• Testo di partenza:
Riki-Oh: The Story Of Ricky

xxxxx_CA_Ricky Oh_DVD.indddi Lam Ngai-Choi (Hong Kong/Giappone, 1991)

Sono tanti i motivi che rendono “Riki-Oh: The Story Of Ricky” un cult imperdibile. Un film a suo modo unico, permeato da un mood disinvolto e scanzonato che tocca più livelli cinematografici: di base è un prison movie, ma più di ogni altra cosa è un fumettone splatter che non si prende mai sul serio (ispirato per giunta a un manga giapponese di pochi anni prima). Non può mancare ovviamente la tradizione asiatica legata alle arti marziali, con l’aggiunta di una vena comedy dissacrante (ma anche demenziale) che contempla il migliore (o peggiore, fate voi) black humour sulla piazza. In poche parole, un minestrone di violenza e divertimento trash, nonostante la trama sia soltanto un pretesto per mettere in scena tutte queste deliranti situazioni.

• Righe fornite:
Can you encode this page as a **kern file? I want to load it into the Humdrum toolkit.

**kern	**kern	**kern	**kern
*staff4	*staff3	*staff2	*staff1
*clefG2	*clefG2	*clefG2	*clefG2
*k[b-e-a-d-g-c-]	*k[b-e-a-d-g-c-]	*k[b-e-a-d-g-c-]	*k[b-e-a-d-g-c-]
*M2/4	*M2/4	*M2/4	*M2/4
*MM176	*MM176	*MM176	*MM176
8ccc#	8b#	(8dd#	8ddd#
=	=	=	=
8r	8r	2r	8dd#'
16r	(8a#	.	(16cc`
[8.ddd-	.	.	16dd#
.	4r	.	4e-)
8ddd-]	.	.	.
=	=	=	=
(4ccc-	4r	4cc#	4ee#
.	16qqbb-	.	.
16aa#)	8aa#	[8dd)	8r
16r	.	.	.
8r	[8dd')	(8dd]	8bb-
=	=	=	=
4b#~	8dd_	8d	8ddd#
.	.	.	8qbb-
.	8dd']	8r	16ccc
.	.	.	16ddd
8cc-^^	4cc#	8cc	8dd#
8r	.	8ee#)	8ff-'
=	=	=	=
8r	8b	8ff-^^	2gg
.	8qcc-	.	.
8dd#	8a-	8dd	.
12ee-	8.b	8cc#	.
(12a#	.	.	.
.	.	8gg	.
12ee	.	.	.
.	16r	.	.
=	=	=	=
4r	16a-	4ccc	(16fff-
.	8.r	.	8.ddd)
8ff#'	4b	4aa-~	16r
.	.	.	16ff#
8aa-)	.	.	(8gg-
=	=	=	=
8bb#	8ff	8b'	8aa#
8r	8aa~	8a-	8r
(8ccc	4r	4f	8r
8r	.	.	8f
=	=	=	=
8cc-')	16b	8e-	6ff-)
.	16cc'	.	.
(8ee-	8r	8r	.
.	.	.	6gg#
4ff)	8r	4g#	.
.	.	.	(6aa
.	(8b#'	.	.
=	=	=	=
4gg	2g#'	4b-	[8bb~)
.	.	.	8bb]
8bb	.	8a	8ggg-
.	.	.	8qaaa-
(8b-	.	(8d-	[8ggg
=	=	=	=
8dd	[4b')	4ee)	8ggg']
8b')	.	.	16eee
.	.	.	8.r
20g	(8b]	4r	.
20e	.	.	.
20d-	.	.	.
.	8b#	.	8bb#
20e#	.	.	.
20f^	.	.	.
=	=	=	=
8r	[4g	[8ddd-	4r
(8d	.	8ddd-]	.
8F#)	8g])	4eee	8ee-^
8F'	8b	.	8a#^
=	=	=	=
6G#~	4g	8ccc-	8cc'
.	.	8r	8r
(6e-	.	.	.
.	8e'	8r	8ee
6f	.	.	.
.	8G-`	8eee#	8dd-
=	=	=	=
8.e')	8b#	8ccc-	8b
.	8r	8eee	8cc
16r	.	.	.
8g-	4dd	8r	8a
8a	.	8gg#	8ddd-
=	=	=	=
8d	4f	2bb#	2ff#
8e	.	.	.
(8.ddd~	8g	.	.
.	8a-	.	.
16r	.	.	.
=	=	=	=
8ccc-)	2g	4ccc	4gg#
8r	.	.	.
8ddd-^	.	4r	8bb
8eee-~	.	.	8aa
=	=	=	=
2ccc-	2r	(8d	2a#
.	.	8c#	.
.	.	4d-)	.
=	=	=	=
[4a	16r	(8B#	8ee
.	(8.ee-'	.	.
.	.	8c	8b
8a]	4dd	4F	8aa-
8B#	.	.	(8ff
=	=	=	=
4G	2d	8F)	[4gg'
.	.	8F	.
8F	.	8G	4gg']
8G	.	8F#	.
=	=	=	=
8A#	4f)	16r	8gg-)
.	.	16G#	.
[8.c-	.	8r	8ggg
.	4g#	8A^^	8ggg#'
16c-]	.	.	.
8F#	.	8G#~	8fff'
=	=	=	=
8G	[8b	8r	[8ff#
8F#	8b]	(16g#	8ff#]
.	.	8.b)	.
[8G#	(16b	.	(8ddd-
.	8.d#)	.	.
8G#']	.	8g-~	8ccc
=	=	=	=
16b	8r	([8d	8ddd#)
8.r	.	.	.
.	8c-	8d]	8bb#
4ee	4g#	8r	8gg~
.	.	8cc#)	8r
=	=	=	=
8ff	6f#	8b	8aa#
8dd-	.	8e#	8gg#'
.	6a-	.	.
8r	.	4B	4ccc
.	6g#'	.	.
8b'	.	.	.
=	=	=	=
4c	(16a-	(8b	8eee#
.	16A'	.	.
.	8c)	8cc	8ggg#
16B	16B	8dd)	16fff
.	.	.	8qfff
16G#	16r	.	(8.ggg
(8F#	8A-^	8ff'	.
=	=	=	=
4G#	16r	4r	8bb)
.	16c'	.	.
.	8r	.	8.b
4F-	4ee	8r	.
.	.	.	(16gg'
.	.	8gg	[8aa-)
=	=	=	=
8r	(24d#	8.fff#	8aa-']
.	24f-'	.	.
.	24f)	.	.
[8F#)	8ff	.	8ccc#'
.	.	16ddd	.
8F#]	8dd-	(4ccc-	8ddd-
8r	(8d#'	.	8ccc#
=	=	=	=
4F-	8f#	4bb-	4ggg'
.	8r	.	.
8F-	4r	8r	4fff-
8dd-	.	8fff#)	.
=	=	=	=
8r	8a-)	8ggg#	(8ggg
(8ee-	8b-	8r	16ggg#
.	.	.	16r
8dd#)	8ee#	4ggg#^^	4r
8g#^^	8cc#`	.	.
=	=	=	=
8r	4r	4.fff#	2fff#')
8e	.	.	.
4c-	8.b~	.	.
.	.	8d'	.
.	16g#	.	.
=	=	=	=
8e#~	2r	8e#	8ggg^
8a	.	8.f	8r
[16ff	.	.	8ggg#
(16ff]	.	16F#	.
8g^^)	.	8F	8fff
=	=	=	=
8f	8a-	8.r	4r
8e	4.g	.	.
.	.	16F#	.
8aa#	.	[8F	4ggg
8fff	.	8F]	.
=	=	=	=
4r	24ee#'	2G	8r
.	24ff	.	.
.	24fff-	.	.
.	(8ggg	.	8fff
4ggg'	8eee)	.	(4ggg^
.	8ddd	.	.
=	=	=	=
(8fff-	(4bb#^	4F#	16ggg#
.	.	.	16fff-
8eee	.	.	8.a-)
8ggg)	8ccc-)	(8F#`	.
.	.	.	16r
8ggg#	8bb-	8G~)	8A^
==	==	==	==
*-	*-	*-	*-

• Richiesta scritta:
Riporta parola per parola il passo della recensione del film che va da "Sono tanti i" fino a "queste deliranti situazioni.".

• Risposta al problema:
Sono tanti i motivi che rendono “Riki-Oh: The Story Of Ricky” un cult imperdibile. Un film a suo modo unico, permeato da un mood disinvolto e scanzonato che tocca più livelli cinematografici: di base è un prison movie, ma più di ogni altra cosa è un fumettone splatter che non si prende mai sul serio (ispirato per giunta a un manga giapponese di pochi anni prima). Non può mancare ovviamente la tradizione asiatica legata alle arti marziali, con l’aggiunta di una vena comedy dissacrante (ma anche demenziale) che contempla il migliore (o peggiore, fate voi) black humour sulla piazza. In poche parole, un minestrone di violenza e divertimento trash, nonostante la trama sia soltanto un pretesto per mettere in scena tutte queste deliranti situazioni.